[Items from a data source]
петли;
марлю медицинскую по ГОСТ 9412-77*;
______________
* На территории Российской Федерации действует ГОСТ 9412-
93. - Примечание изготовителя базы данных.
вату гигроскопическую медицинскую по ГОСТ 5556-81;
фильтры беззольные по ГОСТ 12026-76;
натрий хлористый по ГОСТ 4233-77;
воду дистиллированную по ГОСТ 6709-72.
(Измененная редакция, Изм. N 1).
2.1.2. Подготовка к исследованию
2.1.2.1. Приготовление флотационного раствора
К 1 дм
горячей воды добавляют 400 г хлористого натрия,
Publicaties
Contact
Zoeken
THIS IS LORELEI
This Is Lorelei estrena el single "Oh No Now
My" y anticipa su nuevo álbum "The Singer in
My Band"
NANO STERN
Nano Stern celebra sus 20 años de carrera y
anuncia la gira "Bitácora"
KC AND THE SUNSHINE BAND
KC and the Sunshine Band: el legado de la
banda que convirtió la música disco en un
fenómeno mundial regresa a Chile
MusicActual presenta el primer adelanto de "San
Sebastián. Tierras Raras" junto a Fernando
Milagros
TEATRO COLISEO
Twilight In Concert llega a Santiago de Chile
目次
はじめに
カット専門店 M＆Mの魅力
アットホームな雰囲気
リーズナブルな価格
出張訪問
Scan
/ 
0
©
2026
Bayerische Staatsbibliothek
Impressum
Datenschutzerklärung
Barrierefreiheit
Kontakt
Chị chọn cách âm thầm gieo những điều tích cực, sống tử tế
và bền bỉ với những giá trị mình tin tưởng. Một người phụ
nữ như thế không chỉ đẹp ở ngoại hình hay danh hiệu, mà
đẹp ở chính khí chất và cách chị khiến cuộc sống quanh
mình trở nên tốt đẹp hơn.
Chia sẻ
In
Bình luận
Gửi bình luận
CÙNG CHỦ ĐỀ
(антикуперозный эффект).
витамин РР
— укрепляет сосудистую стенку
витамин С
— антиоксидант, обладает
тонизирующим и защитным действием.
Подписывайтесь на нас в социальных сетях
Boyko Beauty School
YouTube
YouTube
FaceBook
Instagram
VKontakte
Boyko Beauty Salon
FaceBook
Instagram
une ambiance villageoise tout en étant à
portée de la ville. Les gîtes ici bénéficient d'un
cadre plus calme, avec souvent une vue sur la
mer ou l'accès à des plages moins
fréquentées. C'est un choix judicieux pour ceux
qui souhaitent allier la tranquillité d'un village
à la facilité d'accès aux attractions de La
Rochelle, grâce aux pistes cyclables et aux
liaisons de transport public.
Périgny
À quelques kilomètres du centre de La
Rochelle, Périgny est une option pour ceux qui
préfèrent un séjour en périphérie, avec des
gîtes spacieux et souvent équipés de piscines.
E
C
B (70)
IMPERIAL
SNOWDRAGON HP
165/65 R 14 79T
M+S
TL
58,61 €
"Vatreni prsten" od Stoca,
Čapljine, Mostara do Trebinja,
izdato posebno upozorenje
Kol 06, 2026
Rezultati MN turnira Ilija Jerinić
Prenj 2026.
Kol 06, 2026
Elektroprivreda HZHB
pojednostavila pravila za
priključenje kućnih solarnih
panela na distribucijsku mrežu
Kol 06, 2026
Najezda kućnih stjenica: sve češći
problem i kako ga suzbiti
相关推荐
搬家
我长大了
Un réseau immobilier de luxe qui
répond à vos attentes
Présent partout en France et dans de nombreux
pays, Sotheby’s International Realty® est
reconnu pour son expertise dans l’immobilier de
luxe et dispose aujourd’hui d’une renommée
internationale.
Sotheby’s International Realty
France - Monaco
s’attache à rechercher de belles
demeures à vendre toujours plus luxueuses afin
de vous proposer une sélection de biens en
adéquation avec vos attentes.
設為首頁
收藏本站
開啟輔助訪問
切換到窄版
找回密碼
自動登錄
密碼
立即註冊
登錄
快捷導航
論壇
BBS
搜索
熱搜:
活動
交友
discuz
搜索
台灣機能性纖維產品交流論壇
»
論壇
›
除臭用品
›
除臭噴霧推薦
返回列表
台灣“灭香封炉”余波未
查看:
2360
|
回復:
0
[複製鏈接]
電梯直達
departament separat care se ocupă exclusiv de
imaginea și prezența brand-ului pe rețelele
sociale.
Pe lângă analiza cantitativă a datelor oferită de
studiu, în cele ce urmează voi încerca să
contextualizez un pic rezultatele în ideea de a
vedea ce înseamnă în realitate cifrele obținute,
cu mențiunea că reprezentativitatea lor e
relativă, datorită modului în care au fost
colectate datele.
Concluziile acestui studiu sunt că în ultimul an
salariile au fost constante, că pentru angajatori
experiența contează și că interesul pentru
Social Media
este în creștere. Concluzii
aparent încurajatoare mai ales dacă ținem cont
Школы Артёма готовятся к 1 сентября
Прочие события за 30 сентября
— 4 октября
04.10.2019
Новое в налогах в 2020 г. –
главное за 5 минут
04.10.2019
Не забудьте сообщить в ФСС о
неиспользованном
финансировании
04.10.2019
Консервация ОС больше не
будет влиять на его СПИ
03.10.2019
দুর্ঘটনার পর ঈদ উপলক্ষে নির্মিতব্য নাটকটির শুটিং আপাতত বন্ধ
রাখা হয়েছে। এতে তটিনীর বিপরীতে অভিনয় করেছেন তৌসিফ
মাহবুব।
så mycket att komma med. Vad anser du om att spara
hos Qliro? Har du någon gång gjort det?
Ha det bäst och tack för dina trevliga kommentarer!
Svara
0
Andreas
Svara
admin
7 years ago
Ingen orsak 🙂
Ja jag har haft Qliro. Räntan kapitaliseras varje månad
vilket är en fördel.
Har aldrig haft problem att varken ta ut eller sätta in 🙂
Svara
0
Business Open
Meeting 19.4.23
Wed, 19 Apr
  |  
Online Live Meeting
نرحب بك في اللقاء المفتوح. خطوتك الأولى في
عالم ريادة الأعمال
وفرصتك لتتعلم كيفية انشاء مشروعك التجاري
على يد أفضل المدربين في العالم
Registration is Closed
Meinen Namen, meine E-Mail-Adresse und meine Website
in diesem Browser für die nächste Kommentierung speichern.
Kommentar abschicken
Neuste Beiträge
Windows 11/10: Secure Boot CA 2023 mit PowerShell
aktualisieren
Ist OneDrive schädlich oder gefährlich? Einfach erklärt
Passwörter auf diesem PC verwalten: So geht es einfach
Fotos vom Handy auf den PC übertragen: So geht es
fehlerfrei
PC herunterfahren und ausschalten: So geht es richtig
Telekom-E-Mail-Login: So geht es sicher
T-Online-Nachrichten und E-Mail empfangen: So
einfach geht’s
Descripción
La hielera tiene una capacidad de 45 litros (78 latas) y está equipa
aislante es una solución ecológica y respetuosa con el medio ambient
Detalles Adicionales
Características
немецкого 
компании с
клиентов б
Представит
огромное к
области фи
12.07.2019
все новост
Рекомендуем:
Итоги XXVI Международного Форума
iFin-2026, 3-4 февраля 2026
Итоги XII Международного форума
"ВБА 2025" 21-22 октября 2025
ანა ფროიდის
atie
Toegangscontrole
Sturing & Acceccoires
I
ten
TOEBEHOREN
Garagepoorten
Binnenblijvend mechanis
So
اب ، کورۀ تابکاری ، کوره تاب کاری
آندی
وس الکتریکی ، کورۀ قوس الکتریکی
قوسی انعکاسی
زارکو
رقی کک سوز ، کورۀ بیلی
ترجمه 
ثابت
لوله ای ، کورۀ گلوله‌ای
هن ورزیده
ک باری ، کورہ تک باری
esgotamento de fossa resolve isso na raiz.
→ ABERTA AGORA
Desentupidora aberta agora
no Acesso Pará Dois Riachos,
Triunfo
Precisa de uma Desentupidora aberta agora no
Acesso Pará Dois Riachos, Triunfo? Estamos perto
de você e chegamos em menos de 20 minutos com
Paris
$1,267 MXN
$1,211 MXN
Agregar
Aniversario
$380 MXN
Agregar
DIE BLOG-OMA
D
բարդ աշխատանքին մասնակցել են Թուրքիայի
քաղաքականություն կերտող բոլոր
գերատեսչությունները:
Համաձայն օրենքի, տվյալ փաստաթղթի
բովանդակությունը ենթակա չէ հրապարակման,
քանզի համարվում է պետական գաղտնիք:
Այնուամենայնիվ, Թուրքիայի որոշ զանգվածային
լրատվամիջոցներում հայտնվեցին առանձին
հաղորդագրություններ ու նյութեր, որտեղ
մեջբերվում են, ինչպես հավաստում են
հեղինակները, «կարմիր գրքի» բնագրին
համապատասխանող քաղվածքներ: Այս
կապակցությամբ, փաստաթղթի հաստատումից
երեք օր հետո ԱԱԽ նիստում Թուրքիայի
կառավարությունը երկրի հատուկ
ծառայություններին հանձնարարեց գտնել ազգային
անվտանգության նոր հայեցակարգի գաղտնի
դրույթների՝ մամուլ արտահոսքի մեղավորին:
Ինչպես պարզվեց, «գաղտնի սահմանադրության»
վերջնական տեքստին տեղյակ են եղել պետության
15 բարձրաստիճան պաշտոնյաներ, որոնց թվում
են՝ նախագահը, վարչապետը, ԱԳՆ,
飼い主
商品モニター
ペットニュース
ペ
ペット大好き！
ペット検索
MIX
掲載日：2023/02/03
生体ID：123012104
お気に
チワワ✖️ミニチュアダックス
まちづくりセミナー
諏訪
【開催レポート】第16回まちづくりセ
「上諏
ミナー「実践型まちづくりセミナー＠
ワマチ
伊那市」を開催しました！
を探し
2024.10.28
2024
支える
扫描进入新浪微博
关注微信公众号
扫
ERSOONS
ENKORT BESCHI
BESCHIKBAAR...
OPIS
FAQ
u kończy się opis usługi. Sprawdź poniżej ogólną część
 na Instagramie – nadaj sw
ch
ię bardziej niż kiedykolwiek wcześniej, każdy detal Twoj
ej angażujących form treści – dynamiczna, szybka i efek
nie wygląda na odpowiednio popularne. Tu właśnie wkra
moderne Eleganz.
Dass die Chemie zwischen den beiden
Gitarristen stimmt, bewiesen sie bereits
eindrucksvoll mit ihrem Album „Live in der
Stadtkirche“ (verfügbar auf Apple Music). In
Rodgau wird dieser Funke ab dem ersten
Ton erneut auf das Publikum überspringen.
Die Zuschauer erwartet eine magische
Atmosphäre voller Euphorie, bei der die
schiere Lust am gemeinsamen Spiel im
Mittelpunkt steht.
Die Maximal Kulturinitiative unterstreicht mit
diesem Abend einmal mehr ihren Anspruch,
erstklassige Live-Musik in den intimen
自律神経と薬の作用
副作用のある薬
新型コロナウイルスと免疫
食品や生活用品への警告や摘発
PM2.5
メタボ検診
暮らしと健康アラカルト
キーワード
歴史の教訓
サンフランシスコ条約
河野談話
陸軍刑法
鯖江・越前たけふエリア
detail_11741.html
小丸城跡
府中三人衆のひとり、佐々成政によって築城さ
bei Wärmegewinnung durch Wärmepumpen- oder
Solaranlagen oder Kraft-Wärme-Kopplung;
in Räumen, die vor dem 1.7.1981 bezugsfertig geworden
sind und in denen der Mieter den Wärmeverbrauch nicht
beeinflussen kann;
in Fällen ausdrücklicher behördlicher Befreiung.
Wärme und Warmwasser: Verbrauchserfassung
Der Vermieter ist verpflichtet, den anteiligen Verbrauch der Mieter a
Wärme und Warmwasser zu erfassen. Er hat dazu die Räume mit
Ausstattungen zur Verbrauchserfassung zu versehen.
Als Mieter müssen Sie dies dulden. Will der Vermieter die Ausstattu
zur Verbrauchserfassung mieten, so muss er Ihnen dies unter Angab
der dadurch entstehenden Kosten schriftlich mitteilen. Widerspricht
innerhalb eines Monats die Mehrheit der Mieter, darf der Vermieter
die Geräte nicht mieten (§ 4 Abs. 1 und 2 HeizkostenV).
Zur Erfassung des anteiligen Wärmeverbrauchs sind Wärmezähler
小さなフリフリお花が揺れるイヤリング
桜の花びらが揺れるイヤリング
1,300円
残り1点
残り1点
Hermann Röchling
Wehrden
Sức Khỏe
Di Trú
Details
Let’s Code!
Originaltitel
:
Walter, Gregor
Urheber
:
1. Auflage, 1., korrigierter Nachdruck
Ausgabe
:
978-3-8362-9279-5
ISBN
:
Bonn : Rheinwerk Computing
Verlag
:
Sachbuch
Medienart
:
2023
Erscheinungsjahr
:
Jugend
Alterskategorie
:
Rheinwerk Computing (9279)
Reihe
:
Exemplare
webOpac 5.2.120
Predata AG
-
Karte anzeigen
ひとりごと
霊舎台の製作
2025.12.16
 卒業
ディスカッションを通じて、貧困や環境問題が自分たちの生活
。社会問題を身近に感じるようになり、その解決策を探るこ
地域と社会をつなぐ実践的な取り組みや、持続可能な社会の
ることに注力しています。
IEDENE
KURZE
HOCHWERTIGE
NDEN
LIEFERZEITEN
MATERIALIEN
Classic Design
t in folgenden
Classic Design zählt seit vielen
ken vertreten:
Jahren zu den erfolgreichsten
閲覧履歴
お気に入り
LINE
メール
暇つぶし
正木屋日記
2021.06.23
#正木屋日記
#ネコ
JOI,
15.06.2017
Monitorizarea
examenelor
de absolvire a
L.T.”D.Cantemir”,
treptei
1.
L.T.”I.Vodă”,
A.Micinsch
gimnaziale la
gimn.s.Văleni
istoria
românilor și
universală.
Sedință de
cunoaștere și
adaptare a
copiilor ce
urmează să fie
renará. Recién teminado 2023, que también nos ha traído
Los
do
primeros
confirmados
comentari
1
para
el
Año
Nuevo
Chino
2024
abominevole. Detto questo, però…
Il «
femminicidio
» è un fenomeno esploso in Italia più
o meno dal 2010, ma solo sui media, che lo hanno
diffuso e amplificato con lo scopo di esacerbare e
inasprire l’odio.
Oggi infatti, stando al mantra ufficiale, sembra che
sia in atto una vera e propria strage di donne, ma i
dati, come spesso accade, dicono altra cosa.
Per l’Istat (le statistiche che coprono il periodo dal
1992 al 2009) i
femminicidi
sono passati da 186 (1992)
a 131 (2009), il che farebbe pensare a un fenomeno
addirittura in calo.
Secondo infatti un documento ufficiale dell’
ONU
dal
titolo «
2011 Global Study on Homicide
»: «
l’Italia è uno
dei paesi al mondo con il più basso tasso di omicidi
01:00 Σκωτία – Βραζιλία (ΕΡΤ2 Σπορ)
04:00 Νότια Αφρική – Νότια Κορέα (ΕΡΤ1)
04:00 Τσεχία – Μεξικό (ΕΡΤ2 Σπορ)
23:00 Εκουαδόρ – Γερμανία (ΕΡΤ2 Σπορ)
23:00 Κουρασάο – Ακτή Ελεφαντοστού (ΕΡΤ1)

• WORK INSTRUCTION
Your task is to find every line above containing the word "fost" and copy it.

• RESPONSE FOR THIS EXERCISE
relativă, datorită modului în care au fost
salariile au fost constante, că pentru angajatori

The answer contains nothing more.